■ Given data:
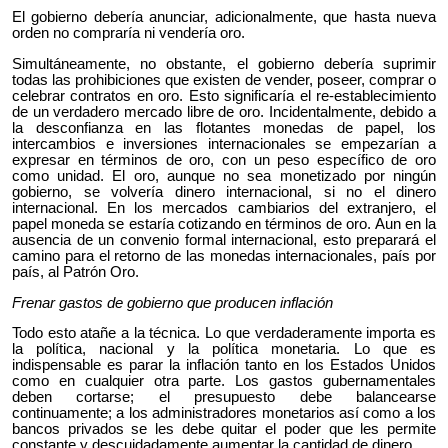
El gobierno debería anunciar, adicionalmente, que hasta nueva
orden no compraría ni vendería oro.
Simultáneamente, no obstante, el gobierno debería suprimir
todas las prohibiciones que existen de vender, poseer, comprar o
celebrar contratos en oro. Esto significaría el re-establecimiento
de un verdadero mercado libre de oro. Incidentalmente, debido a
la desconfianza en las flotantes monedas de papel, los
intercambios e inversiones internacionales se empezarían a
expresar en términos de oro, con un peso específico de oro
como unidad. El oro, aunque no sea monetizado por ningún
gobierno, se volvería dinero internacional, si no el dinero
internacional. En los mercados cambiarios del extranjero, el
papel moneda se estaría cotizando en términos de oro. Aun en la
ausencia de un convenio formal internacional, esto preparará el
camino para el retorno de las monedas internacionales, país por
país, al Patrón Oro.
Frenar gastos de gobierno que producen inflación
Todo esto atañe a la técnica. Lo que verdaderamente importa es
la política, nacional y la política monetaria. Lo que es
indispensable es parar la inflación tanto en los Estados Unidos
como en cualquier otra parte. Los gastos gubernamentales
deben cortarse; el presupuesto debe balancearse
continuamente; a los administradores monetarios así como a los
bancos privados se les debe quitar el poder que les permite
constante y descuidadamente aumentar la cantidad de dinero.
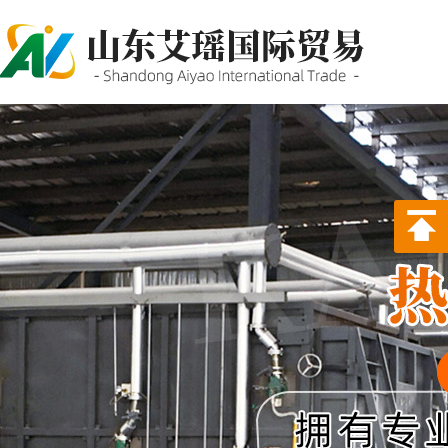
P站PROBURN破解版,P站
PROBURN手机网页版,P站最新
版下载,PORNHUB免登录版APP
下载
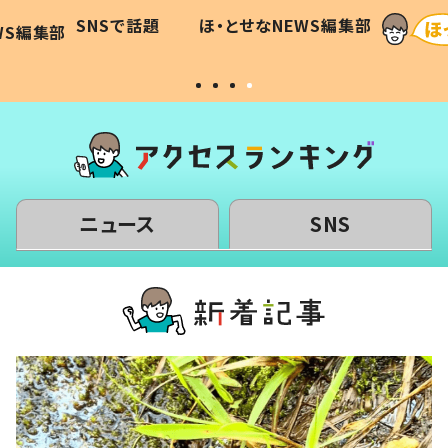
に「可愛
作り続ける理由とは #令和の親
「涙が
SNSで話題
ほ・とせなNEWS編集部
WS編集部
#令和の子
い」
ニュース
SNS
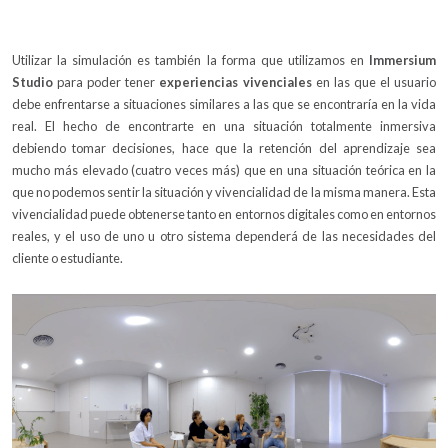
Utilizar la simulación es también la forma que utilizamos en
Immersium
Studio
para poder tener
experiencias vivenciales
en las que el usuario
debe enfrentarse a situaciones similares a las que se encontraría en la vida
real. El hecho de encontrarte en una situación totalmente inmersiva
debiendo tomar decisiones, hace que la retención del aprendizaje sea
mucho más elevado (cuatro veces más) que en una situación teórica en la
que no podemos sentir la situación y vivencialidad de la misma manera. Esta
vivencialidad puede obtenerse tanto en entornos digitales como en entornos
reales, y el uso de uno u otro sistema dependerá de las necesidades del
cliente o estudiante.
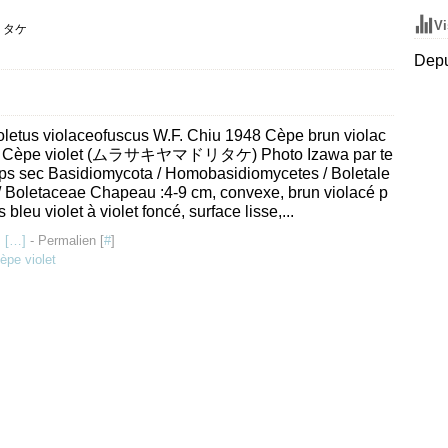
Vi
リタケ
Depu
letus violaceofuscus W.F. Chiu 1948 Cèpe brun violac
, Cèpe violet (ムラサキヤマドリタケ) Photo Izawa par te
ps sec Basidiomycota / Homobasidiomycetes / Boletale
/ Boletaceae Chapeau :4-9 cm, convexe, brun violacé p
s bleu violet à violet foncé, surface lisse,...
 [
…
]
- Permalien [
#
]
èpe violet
--
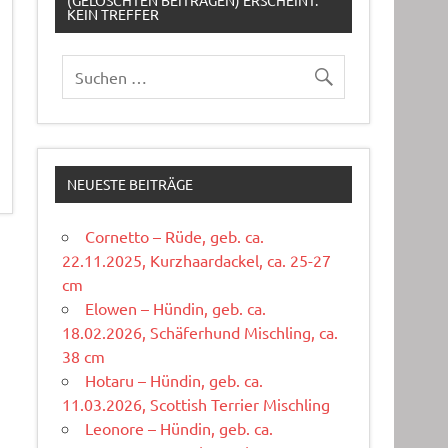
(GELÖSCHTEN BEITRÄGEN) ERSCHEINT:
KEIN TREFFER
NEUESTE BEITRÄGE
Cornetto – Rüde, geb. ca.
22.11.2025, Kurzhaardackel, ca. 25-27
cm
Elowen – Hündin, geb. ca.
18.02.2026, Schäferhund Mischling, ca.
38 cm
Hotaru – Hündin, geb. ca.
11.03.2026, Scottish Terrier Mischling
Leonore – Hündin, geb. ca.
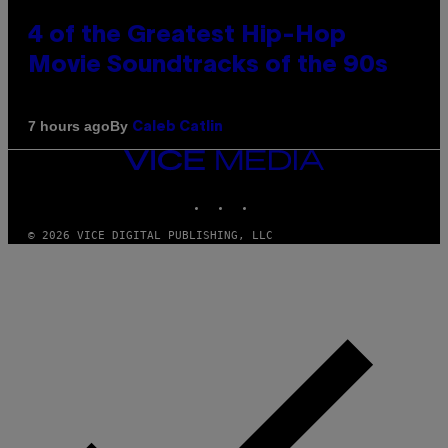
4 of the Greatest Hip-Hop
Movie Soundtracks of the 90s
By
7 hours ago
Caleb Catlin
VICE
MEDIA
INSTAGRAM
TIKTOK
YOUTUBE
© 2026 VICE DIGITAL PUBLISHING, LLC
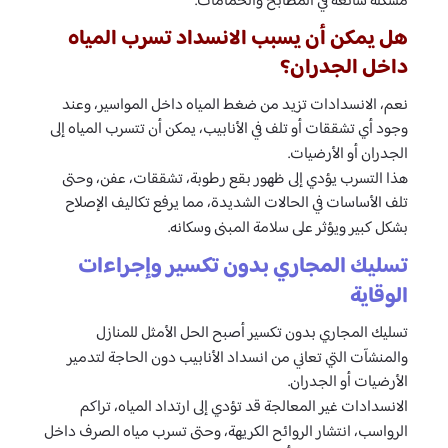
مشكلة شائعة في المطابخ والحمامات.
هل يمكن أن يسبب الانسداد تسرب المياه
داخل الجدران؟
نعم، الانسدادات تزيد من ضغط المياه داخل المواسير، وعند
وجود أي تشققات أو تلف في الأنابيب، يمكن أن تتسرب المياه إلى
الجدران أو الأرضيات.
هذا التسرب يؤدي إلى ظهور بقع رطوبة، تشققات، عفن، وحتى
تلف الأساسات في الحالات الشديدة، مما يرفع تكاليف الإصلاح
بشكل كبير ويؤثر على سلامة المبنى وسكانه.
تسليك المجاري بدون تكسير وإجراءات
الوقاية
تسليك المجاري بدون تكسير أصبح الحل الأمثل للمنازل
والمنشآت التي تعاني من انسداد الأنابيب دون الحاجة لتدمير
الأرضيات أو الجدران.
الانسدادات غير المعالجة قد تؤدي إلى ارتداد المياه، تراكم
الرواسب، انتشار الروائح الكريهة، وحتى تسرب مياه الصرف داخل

■ Instruction:
From the line containing "تسليك المجاري بدون تكسير أصبح" down to the line containing "الرواسب، انتشار الروائح" in the material above, reproduce every line exactly, including the two end lines.

■ Response for this exercise:
تسليك المجاري بدون تكسير أصبح الحل الأمثل للمنازل
والمنشآت التي تعاني من انسداد الأنابيب دون الحاجة لتدمير
الأرضيات أو الجدران.
الانسدادات غير المعالجة قد تؤدي إلى ارتداد المياه، تراكم
الرواسب، انتشار الروائح الكريهة، وحتى تسرب مياه الصرف داخل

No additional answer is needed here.